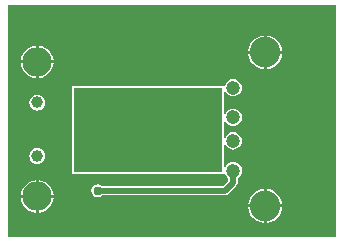
<source format=gbl>
G04 Layer_Physical_Order=2*
G04 Layer_Color=16711680*
%FSLAX23Y23*%
%MOIN*%
G70*
G01*
G75*
%ADD16C,0.020*%
%ADD18C,0.102*%
%ADD19C,0.047*%
%ADD20C,0.098*%
%ADD21C,0.039*%
%ADD22C,0.031*%
%ADD23R,0.495X0.285*%
G36*
X2335Y1090D02*
X1242D01*
Y1863D01*
X2335D01*
Y1090D01*
D02*
G37*
%LPC*%
G36*
X1334Y1280D02*
X1324Y1278D01*
X1311Y1273D01*
X1300Y1264D01*
X1291Y1253D01*
X1286Y1240D01*
X1285Y1231D01*
X1334D01*
Y1280D01*
D02*
G37*
G36*
X2103Y1250D02*
Y1199D01*
X2154D01*
X2153Y1208D01*
X2147Y1222D01*
X2138Y1234D01*
X2127Y1243D01*
X2113Y1249D01*
X2103Y1250D01*
D02*
G37*
G36*
X1339Y1388D02*
X1332Y1387D01*
X1325Y1385D01*
X1320Y1380D01*
X1315Y1375D01*
X1313Y1368D01*
X1312Y1361D01*
X1313Y1354D01*
X1315Y1348D01*
X1320Y1342D01*
X1325Y1338D01*
X1332Y1335D01*
X1339Y1335D01*
X1346Y1335D01*
X1352Y1338D01*
X1358Y1342D01*
X1362Y1348D01*
X1365Y1354D01*
X1365Y1361D01*
X1365Y1368D01*
X1362Y1375D01*
X1358Y1380D01*
X1352Y1385D01*
X1346Y1387D01*
X1339Y1388D01*
D02*
G37*
G36*
X1344Y1280D02*
Y1231D01*
X1393D01*
X1391Y1240D01*
X1386Y1253D01*
X1377Y1264D01*
X1366Y1273D01*
X1353Y1278D01*
X1344Y1280D01*
D02*
G37*
G36*
X2093Y1250D02*
X2084Y1249D01*
X2070Y1243D01*
X2058Y1234D01*
X2049Y1222D01*
X2044Y1208D01*
X2042Y1199D01*
X2093D01*
Y1250D01*
D02*
G37*
G36*
X2154Y1189D02*
X2103D01*
Y1138D01*
X2113Y1139D01*
X2127Y1145D01*
X2138Y1154D01*
X2147Y1165D01*
X2153Y1179D01*
X2154Y1189D01*
D02*
G37*
G36*
X2093D02*
X2042D01*
X2044Y1179D01*
X2049Y1165D01*
X2058Y1154D01*
X2070Y1145D01*
X2084Y1139D01*
X2093Y1138D01*
Y1189D01*
D02*
G37*
G36*
X1393Y1221D02*
X1344D01*
Y1172D01*
X1353Y1173D01*
X1366Y1178D01*
X1377Y1187D01*
X1386Y1198D01*
X1391Y1211D01*
X1393Y1221D01*
D02*
G37*
G36*
X1334D02*
X1285D01*
X1286Y1211D01*
X1291Y1198D01*
X1300Y1187D01*
X1311Y1178D01*
X1324Y1173D01*
X1334Y1172D01*
Y1221D01*
D02*
G37*
G36*
Y1728D02*
X1324Y1727D01*
X1311Y1722D01*
X1300Y1713D01*
X1291Y1702D01*
X1286Y1689D01*
X1285Y1679D01*
X1334D01*
Y1728D01*
D02*
G37*
G36*
X2154Y1701D02*
X2103D01*
Y1650D01*
X2113Y1651D01*
X2127Y1657D01*
X2138Y1666D01*
X2147Y1678D01*
X2153Y1692D01*
X2154Y1701D01*
D02*
G37*
G36*
X1344Y1728D02*
Y1679D01*
X1393D01*
X1391Y1689D01*
X1386Y1702D01*
X1377Y1713D01*
X1366Y1722D01*
X1353Y1727D01*
X1344Y1728D01*
D02*
G37*
G36*
X2103Y1762D02*
Y1711D01*
X2154D01*
X2153Y1721D01*
X2147Y1735D01*
X2138Y1746D01*
X2127Y1755D01*
X2113Y1761D01*
X2103Y1762D01*
D02*
G37*
G36*
X2093D02*
X2084Y1761D01*
X2070Y1755D01*
X2058Y1746D01*
X2049Y1735D01*
X2044Y1721D01*
X2042Y1711D01*
X2093D01*
Y1762D01*
D02*
G37*
G36*
X1992Y1617D02*
X1984Y1616D01*
X1977Y1613D01*
X1971Y1608D01*
X1967Y1602D01*
X1964Y1595D01*
X1964Y1595D01*
X1959Y1594D01*
X1959Y1594D01*
X1955Y1595D01*
X1460D01*
X1456Y1594D01*
X1455Y1590D01*
Y1305D01*
X1456Y1301D01*
X1460Y1300D01*
X1955D01*
X1959Y1301D01*
X1959Y1302D01*
X1965D01*
X1967Y1298D01*
X1971Y1292D01*
X1976Y1288D01*
Y1278D01*
X1959Y1260D01*
X1554D01*
X1548Y1265D01*
X1540Y1266D01*
X1532Y1265D01*
X1525Y1260D01*
X1520Y1253D01*
X1519Y1245D01*
X1520Y1237D01*
X1525Y1230D01*
X1532Y1225D01*
X1540Y1224D01*
X1548Y1225D01*
X1554Y1230D01*
X1965D01*
X1971Y1231D01*
X1976Y1234D01*
X2002Y1261D01*
X2006Y1266D01*
X2007Y1272D01*
Y1288D01*
X2012Y1292D01*
X2017Y1298D01*
X2020Y1305D01*
X2021Y1312D01*
X2020Y1320D01*
X2017Y1327D01*
X2012Y1333D01*
X2006Y1337D01*
X1999Y1340D01*
X1992Y1341D01*
X1984Y1340D01*
X1977Y1337D01*
X1971Y1333D01*
X1967Y1327D01*
X1965Y1324D01*
X1960Y1325D01*
Y1398D01*
X1965Y1399D01*
X1967Y1396D01*
X1971Y1390D01*
X1977Y1386D01*
X1984Y1383D01*
X1992Y1382D01*
X1999Y1383D01*
X2006Y1386D01*
X2012Y1390D01*
X2017Y1396D01*
X2020Y1403D01*
X2021Y1411D01*
X2020Y1418D01*
X2017Y1425D01*
X2012Y1431D01*
X2006Y1436D01*
X1999Y1439D01*
X1992Y1439D01*
X1984Y1439D01*
X1977Y1436D01*
X1971Y1431D01*
X1967Y1425D01*
X1965Y1422D01*
X1960Y1423D01*
Y1477D01*
X1965Y1478D01*
X1967Y1475D01*
X1971Y1469D01*
X1977Y1464D01*
X1984Y1461D01*
X1992Y1461D01*
X1999Y1461D01*
X2006Y1464D01*
X2012Y1469D01*
X2017Y1475D01*
X2020Y1482D01*
X2021Y1489D01*
X2020Y1497D01*
X2017Y1504D01*
X2012Y1510D01*
X2006Y1514D01*
X1999Y1517D01*
X1992Y1518D01*
X1984Y1517D01*
X1977Y1514D01*
X1971Y1510D01*
X1967Y1504D01*
X1965Y1501D01*
X1960Y1502D01*
Y1575D01*
X1965Y1576D01*
X1967Y1573D01*
X1971Y1567D01*
X1977Y1563D01*
X1984Y1560D01*
X1992Y1559D01*
X1999Y1560D01*
X2006Y1563D01*
X2012Y1567D01*
X2017Y1573D01*
X2020Y1580D01*
X2021Y1588D01*
X2020Y1595D01*
X2017Y1602D01*
X2012Y1608D01*
X2006Y1613D01*
X1999Y1616D01*
X1992Y1617D01*
D02*
G37*
G36*
X1339Y1565D02*
X1332Y1565D01*
X1325Y1562D01*
X1320Y1558D01*
X1315Y1552D01*
X1313Y1546D01*
X1312Y1539D01*
X1313Y1532D01*
X1315Y1525D01*
X1320Y1520D01*
X1325Y1515D01*
X1332Y1513D01*
X1339Y1512D01*
X1346Y1513D01*
X1352Y1515D01*
X1358Y1520D01*
X1362Y1525D01*
X1365Y1532D01*
X1365Y1539D01*
X1365Y1546D01*
X1362Y1552D01*
X1358Y1558D01*
X1352Y1562D01*
X1346Y1565D01*
X1339Y1565D01*
D02*
G37*
G36*
X1334Y1669D02*
X1285D01*
X1286Y1660D01*
X1291Y1647D01*
X1300Y1636D01*
X1311Y1627D01*
X1324Y1622D01*
X1334Y1620D01*
Y1669D01*
D02*
G37*
G36*
X2093Y1701D02*
X2042D01*
X2044Y1692D01*
X2049Y1678D01*
X2058Y1666D01*
X2070Y1657D01*
X2084Y1651D01*
X2093Y1650D01*
Y1701D01*
D02*
G37*
G36*
X1393Y1669D02*
X1344D01*
Y1620D01*
X1353Y1622D01*
X1366Y1627D01*
X1377Y1636D01*
X1386Y1647D01*
X1391Y1660D01*
X1393Y1669D01*
D02*
G37*
%LPD*%
D16*
X1992Y1272D02*
Y1312D01*
X1965Y1245D02*
X1992Y1272D01*
X1540Y1245D02*
X1965D01*
D18*
X2098Y1706D02*
D03*
Y1194D02*
D03*
D19*
X1992Y1588D02*
D03*
Y1489D02*
D03*
Y1411D02*
D03*
Y1312D02*
D03*
D20*
X1339Y1226D02*
D03*
Y1674D02*
D03*
D21*
Y1361D02*
D03*
Y1539D02*
D03*
D22*
X1930Y1325D02*
D03*
X1540Y1245D02*
D03*
X1535Y1520D02*
D03*
X1930Y1450D02*
D03*
Y1380D02*
D03*
Y1520D02*
D03*
X1535Y1450D02*
D03*
X1725D02*
D03*
Y1520D02*
D03*
X1535Y1325D02*
D03*
X1725D02*
D03*
Y1385D02*
D03*
X1535D02*
D03*
D23*
X1707Y1447D02*
D03*
M02*

</source>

What you need to do
Above is a listing; print exactly its lines from the one with "X1971Y1469D01*" through the one with "X2044Y1692D01*", and no other lines.

Response area
X1971Y1469D01*
X1977Y1464D01*
X1984Y1461D01*
X1992Y1461D01*
X1999Y1461D01*
X2006Y1464D01*
X2012Y1469D01*
X2017Y1475D01*
X2020Y1482D01*
X2021Y1489D01*
X2020Y1497D01*
X2017Y1504D01*
X2012Y1510D01*
X2006Y1514D01*
X1999Y1517D01*
X1992Y1518D01*
X1984Y1517D01*
X1977Y1514D01*
X1971Y1510D01*
X1967Y1504D01*
X1965Y1501D01*
X1960Y1502D01*
Y1575D01*
X1965Y1576D01*
X1967Y1573D01*
X1971Y1567D01*
X1977Y1563D01*
X1984Y1560D01*
X1992Y1559D01*
X1999Y1560D01*
X2006Y1563D01*
X2012Y1567D01*
X2017Y1573D01*
X2020Y1580D01*
X2021Y1588D01*
X2020Y1595D01*
X2017Y1602D01*
X2012Y1608D01*
X2006Y1613D01*
X1999Y1616D01*
X1992Y1617D01*
D02*
G37*
G36*
X1339Y1565D02*
X1332Y1565D01*
X1325Y1562D01*
X1320Y1558D01*
X1315Y1552D01*
X1313Y1546D01*
X1312Y1539D01*
X1313Y1532D01*
X1315Y1525D01*
X1320Y1520D01*
X1325Y1515D01*
X1332Y1513D01*
X1339Y1512D01*
X1346Y1513D01*
X1352Y1515D01*
X1358Y1520D01*
X1362Y1525D01*
X1365Y1532D01*
X1365Y1539D01*
X1365Y1546D01*
X1362Y1552D01*
X1358Y1558D01*
X1352Y1562D01*
X1346Y1565D01*
X1339Y1565D01*
D02*
G37*
G36*
X1334Y1669D02*
X1285D01*
X1286Y1660D01*
X1291Y1647D01*
X1300Y1636D01*
X1311Y1627D01*
X1324Y1622D01*
X1334Y1620D01*
Y1669D01*
D02*
G37*
G36*
X2093Y1701D02*
X2042D01*
X2044Y1692D01*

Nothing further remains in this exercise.